Paco cuenta que pudo escapar de sus captores y encontrar refugio en una organización social y llegar hasta la Ciudad de México. De todo aquello le ha quedado una fuerte depresión, problemas de ansiedad muy severos y estrés. "Incluso me afecta al habla. Antes no me pasaba y ahora tartamudeo mucho", dice con una mirada perdida que poco a poco se va centrando en su interlocutor.
A pesar de que tiene trabajo y de que su vida sigue en una ciudad gigantesca como la capital mexicana, explica que no se siente a salvo porque recibe mensajes y llamadas de amenaza. "No sé cómo me han encontrado, pero saben que estoy aquí. No puedo confiar en nadie", confiesa en el Centro de Atención Integral (CAI) que Médicos Sin Fronteras tiene en Ciudad de México, una clínica discreta a la que acuden los pacientes que esta organización ha identificado desde su entrada por el sur del país.
"Son personas que en nuestras clínicas móviles hemos visto que necesitan una atención especial. Han sido víctimas de violencias muy fuertes, incluso han sufrido torturas en algunos casos en su recorrido migratorio y tienen problemas de funcionalidad básica. Tienen afecciones psicológicas tan graves, tanto miedo al desconocido que no pueden salir a la calle o trabajar", asegura Ramón Márquez, coordinador del centro. En este lugar, un equipo de psicólogos intenta que tanto los pacientes como sus hijos encuentren un lugar tranquilo en el que hablar y puedan recuperar algo de esa normalidad perdida durante el camino. Porque incluso se han encontrado casos de personas con niños a cargo que tienen pensamientos suicidas.
“No quería vivir más con este dolor. Iba a hacerlo, iba a matarnos”
Hablar de estas cosas no es nada fácil y cada uno lo vive de una forma. Si Paco necesita unas bolsas de hielo en sus muslos porque empieza a sufrir un calor muy fuerte al narrar su historia, las manos de Stephanie son un témpano cuando habla con RTVE. La violencia en su país también está en el origen de sus peores días.
"Las cosas no nos iban mal en Honduras, pero la extorsión de las maras fue insoportable. No podíamos pagar lo que pedían y nos marchamos. Pero esa gente nos secuestró y nos tuvieron encerrados a mí y a dos mis hijos varios meses. Yo era una criada y a ellos les obligaban a hacer cosas horribles de pandilleros", relata. "Un día tuve síntomas de infarto y me desmayé. Abrí los ojos en el hospital con mis hijos y al salir nos marchamos a Guatemala, porque sabemos que las maras están propagadas por todas partes", asegura esta mujer que por el acoso de los criminales ha visto morir a su yerno y ha perdido todo el contacto con su marido y sus otros dos hijos.
"Llegué a comprar unas pastillas que allí se llaman de 'curar frijoles' [fosfuro de aluminio] para que yo y mis hijos las tomáramos. Iba a hacerlo. Iba a matarnos. Pero les miré y pensé que no podía hacerles eso a mis niños", explica sin poder contener la emoción. "Realmente, no quería vivir más con este dolor", confiesa.

» EXTRACTOS DE DATOS
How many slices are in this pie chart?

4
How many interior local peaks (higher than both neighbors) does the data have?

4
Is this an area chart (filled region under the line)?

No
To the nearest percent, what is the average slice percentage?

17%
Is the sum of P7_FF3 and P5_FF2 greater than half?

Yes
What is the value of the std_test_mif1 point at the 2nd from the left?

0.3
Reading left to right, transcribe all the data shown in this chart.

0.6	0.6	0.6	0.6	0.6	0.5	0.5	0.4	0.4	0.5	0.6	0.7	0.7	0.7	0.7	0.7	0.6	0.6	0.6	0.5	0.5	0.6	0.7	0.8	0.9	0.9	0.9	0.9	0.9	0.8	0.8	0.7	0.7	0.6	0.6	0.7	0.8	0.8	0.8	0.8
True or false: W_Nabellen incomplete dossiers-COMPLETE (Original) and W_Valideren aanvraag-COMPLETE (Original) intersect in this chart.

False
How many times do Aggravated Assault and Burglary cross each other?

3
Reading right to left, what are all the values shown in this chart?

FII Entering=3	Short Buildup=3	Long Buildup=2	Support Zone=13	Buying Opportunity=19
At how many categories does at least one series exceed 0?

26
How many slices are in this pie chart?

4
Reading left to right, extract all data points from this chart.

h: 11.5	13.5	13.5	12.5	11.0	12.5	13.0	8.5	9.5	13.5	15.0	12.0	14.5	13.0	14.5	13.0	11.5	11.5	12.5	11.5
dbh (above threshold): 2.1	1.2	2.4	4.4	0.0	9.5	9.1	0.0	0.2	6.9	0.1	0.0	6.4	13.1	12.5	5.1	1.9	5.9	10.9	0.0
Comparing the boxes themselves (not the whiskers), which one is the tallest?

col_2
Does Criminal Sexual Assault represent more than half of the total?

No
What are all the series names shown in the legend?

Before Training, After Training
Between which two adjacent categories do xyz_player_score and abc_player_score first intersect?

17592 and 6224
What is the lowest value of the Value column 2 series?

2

» TU TAREA
Copia sin cambios el pasaje del texto de lectura que va desde "Paco cuenta que" hasta "sur del país.", con ambas expresiones incluidas.

» TAREA RESUELTA
Paco cuenta que pudo escapar de sus captores y encontrar refugio en una organización social y llegar hasta la Ciudad de México. De todo aquello le ha quedado una fuerte depresión, problemas de ansiedad muy severos y estrés. "Incluso me afecta al habla. Antes no me pasaba y ahora tartamudeo mucho", dice con una mirada perdida que poco a poco se va centrando en su interlocutor.
A pesar de que tiene trabajo y de que su vida sigue en una ciudad gigantesca como la capital mexicana, explica que no se siente a salvo porque recibe mensajes y llamadas de amenaza. "No sé cómo me han encontrado, pero saben que estoy aquí. No puedo confiar en nadie", confiesa en el Centro de Atención Integral (CAI) que Médicos Sin Fronteras tiene en Ciudad de México, una clínica discreta a la que acuden los pacientes que esta organización ha identificado desde su entrada por el sur del país.